Two months ago Julia Rubin was settling into the Mills MFA program and beginning her first novel, whose young protagonist is traveling through Paris and learning to cope with cross-cultural ambiguities and tensions. Creative writing, however, is a far cry from Rubin’s new extracurricular commitment to the political realities of post-Katrina America.
When Hurricane Katrina devastated the Gulf Coast, Rubin, a UC Santa Barbara alum, share a series of impassioned phone calls with her old high school friend Matthew Goldstein, a Swarthmore graduate. They discussed the troubling degree of administrative failure in the relief effort, as well as the racial and class realities exposed by the tragedy.
Little did Rubin know that these informal discussions with Goldstein, who is now a first-year Stanford medical student, would culminate in United for the Next Generation, a student operated non-governmental organization which would unite graduate and college-age students in fields like health care, law, medicine, and political science.
Under the banner of Student Communities for Relief, Rubin and Goldstein began recruiting local artists and seeking a venue for a benefit concert, which would both raise funds for direct relief in the Gulf Coast and provide a forum for continued discussion about the disaster’s implications.

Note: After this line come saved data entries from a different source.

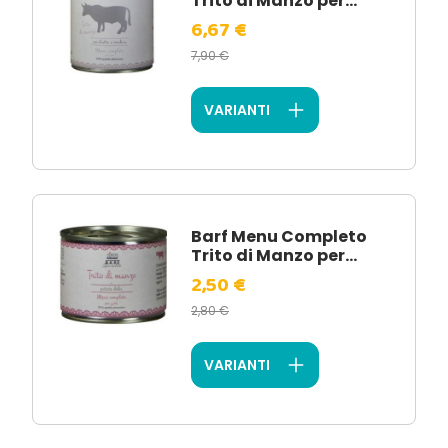
Trito di Manzo per...
6,67 €
7,90 €
VARIANTI
Barf Menu Completo
Trito di Manzo per...
2,50 €
2,80 €
VARIANTI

As the planning advanced, Rubin says they learned that Student Communities for Relief could not legally collect donations unless the benefit was part of a government-recognized organization. It was the first of a number of administrative roadblocks, which Rubin and Goldstein would overcome with their unwavering persistence.

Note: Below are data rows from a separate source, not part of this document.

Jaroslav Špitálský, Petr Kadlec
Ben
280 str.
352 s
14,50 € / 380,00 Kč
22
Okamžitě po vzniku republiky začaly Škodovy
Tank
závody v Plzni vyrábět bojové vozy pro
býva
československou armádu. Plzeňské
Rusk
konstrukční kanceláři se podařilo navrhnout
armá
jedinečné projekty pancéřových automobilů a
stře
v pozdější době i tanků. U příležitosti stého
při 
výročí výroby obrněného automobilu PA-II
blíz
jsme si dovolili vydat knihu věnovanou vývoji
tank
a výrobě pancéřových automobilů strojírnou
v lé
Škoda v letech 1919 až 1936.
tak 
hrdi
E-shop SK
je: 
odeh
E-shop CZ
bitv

In their application as a non-profit organization in the State of California, Rubin and Goldstein listed their enterprise as United for the Next Generation, stating its mission to “provide immediate relief to hurricane victims, while addressing broader, related topics such as education reform, health care, and urban planning”. With the help of a local lawyer with a history of student-friendly pro-bono work, Rubin and Goldstein began looking toward the 501(c)(3), the federal application for non-profit tax status.
“I was unsure of the name at first,” said Rubin, although now she is convinced that it captures both their desire to cultivate community and unite youth in political causes crucial to our futures.
UNG hosted their kick-off event at San Francisco’s Studio Z on Oct. 22. The benefit was supported by an eclectic group of 25 local musicians and poets, and featured a slide presentation by returned Gulf Coast relief worker Mark Olsen. Rubin says the benefit showed strong attendance from Mills and Stanford, as well as greater Bay Area communities. After covering expenses, United for the Next Generation walked away with $2,500 – no small feat says second year MFA student Dillon Westbrook, who assisted UNG with logistical aspects of the benefit, and has participated in other Bay Area fund-raisers.
While Rubin and Goldstein say that they will approach private donors for future funding, their primary fund-raising tactic will be hosting ongoing community arts events. The pair envisions these fund-raisers as parties supported by themed dialogues about social problems as well as strategies for addressing them. Rubin says that features like break dancing or beat boxing might help to create an inviting atmosphere for more serious discussions.
With initial funding secured from the benefit, Rubin and Goldstein are working on UNG’s first project. The two have begun planning for a 10-week diversity training to be offered for graduate students studying health care, education and law, and would draw on experience of local ‘experts’ for facilitation. The course, which will be hosted by Stanford and co-sponsored by UNG in spring 2006, is hoped to result in a group excursion to the Gulf Coast.
What makes UNG unique, they say, are its interdisciplinary approach and the diverse backgrounds of its organizers, which represent medical, education, and arts communities. Goldstein says that while other NGOs have a workforce powered by young, college-age activists, key decisions are often made by older bureaucrats, while UNG is a project by graduate students and future professionals.
“We are the future generation of America,” he said.
Goldstein says the philosophy of UNG sets them apart from the NGO scramble as well. Since a lack of genuine dialogue underlies many of America’s social ills, he says, much can be resolved by creating more personal discussion between diverse groups.
“It’s not about a blanket policy,” says Goldstein, but about working community-to-community on an “intimate level.”
But their next step, Rubin says, is to develop the UNG Web site, open a bank account, and write thank you notes as they wait for the federal application to be processed, which may take up to six months. If confirmed, UNG will be exempt from federal income taxes, and donors will be eligible for tax write-offs for their gifts to the organization.
“I’m a little behind on my work,” Rubin said, “but it’s totally worth it.”